Your second point about Adams is correct. We’ve yet to learn how he’ll handle the next step of the rebuild. I remember talking about this with Bills general manager Brandon Beane back in 2019. Tearing down a team and starting a youth movement is the easier part of a rebuild. You can preach patience and move players out. Replacing those players with ones you have drafted, signed or traded for is harder. The first part, which Adams has executed as well as anyone could have asked for, is often screwed up. But the second part is how outsiders often judge a general manager. That’s the fun part about this Sabres team. Whatever they accomplish this season is a bonus, and the moves that follow will help determine how quickly they can reach their potential as a team.

I can hear Jim Mora’s voice in my head as I’m asking this but still, what do you think the odds are the Sabres squeak into the playoffs this year? — Ben M.

According to Money Puck, there is a 16-percent chance the Sabres make the playoffs this season.
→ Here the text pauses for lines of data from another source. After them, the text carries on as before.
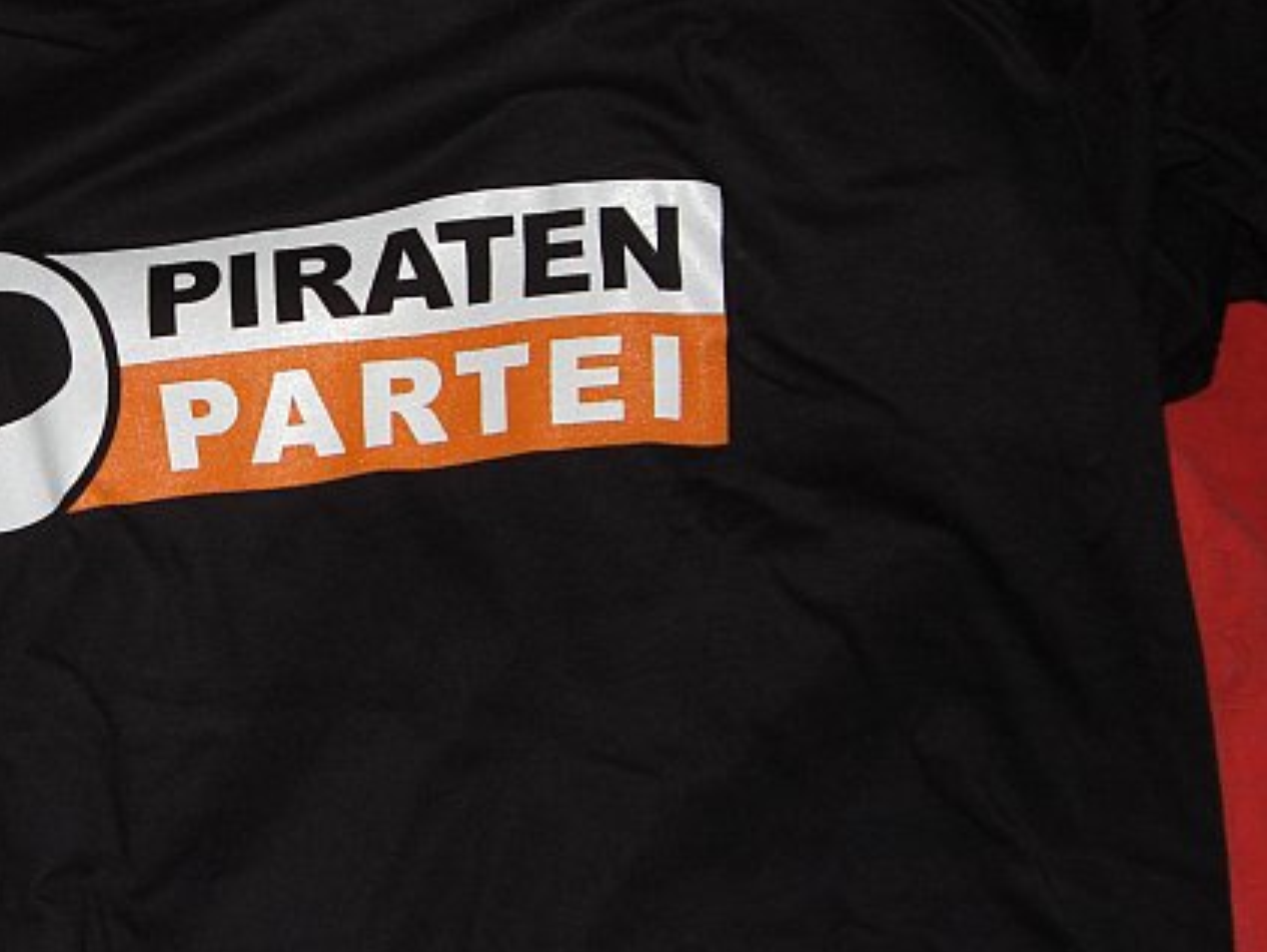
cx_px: 174
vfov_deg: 20.4
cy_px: 315
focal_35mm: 72
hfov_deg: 26.3
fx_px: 2637
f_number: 2.7
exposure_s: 1/60
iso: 100
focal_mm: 6.2
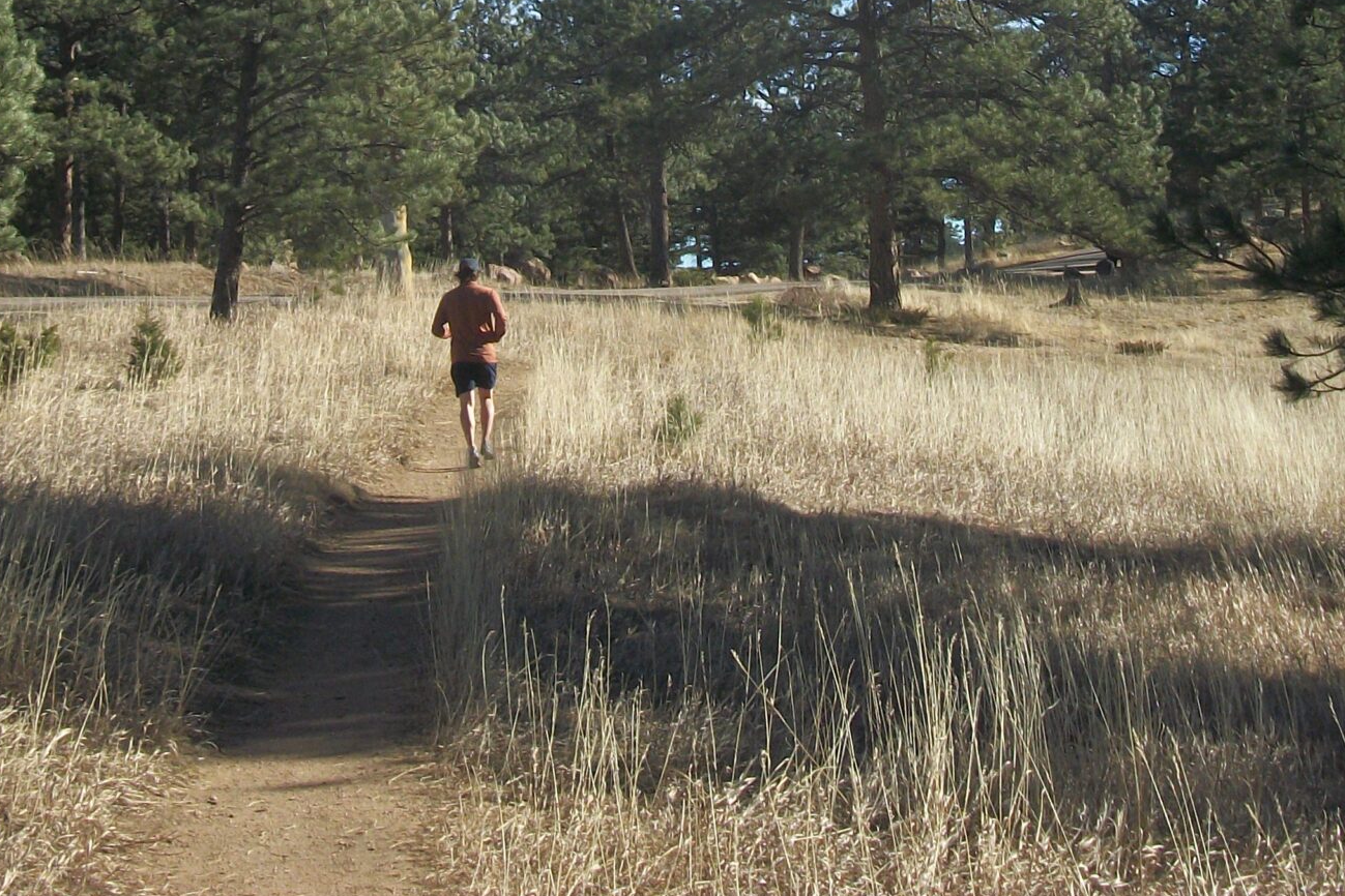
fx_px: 3063
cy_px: -92
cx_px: 567
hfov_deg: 24.7
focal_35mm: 82
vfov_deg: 16.2
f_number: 9.9
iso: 80
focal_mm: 7.1
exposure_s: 1/125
Bump that up a few percentage points and you could say the Sabres have a one-in-five chance of sneaking in. That seems fair to me. The eight-game losing streak is going to sting when this team is chasing points in the second half of the season. To go that long without a point is detrimental to hanging around in the playoff race. That the Sabres are only five points out of a playoff spot even with that losing streak shows that they have the potential to go on a run. The Sabres were 7-3 before the losing streak and they are 7-3-2 since snapping it. They need to stay healthy to have any chance, but they’re the highest-scoring team in hockey. That should keep them interesting deep into the season.